- Location of Baranya county in Hungary
- Vejti Location of Vejti
- Coordinates: 45°48′38″N 17°58′10″E﻿ / ﻿45.81042°N 17.96956°E
- Country: Hungary
- County: Baranya

Area
- • Total: 9.76 km^{2} (3.77 sq mi)

Population (2004)
- • Total: 199
- • Density: 20.38/km^{2} (52.8/sq mi)
- Time zone: UTC+2 (EET)
- • Summer (DST): UTC+3 (EEST)
- Postal code: 7838
- Area code: 73

= Vejti =

Vejti (Vejtiba, Vertiba) is a village in Baranya county, Hungary.

== History ==
The area has been inhabited since ancient times. Old coins, fragments of pottery and the foundations of old buildings have been found on the site of today's Vertiba.

Documents mention it as early as 1341 under the name Veyteh. During the Turkish rule, it did not relax, unlike many neighboring villages. At that time, the inhabitants were mostly Hungarians. At the beginning of the 20th century, Vejtiba belonged to the Šiklóš district.
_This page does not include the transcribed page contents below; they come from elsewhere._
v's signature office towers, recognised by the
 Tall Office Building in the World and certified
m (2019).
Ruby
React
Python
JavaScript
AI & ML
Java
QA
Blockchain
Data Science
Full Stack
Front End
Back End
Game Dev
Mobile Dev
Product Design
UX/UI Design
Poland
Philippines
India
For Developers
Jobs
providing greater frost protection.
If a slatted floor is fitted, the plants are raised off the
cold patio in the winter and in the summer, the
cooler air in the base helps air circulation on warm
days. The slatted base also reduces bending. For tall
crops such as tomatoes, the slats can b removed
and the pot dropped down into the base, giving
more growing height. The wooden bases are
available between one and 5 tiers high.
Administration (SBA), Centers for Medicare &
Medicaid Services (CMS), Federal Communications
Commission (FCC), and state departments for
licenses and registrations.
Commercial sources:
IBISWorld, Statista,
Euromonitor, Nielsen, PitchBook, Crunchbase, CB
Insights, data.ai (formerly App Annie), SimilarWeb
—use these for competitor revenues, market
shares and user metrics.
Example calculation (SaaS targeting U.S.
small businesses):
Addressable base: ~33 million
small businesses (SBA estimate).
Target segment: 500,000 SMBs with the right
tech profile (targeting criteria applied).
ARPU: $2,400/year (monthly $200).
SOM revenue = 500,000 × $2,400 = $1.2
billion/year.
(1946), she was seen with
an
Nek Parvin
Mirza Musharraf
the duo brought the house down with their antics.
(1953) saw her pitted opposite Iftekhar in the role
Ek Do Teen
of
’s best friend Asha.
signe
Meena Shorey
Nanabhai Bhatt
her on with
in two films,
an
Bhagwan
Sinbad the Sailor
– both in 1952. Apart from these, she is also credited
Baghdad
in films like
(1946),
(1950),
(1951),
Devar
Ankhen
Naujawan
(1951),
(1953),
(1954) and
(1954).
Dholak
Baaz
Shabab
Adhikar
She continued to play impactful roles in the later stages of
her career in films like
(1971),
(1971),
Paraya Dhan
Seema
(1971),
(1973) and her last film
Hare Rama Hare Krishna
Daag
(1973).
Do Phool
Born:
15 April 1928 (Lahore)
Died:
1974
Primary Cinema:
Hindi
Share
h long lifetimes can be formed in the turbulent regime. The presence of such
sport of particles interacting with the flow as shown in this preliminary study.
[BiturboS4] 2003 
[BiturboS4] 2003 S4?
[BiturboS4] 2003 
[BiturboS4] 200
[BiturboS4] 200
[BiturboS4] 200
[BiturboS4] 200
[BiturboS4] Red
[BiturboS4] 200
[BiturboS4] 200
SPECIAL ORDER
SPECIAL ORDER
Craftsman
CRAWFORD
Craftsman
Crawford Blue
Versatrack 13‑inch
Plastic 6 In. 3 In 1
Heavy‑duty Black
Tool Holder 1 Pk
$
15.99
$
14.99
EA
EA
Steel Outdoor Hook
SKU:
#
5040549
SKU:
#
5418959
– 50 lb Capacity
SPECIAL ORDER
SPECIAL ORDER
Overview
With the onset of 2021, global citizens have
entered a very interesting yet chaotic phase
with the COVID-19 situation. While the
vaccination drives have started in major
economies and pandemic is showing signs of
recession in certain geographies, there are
According to the 1940 census, the village had 439 inhabitants, of which, according to the methodology used to conduct the census, 438 were Hungarians, 136 were Roman Catholics, and 301 were Protestants. This village also belongs to the Danube-Drava National Park. The border is a 12-hectare forest of old pedunculate oaks, maples, etc.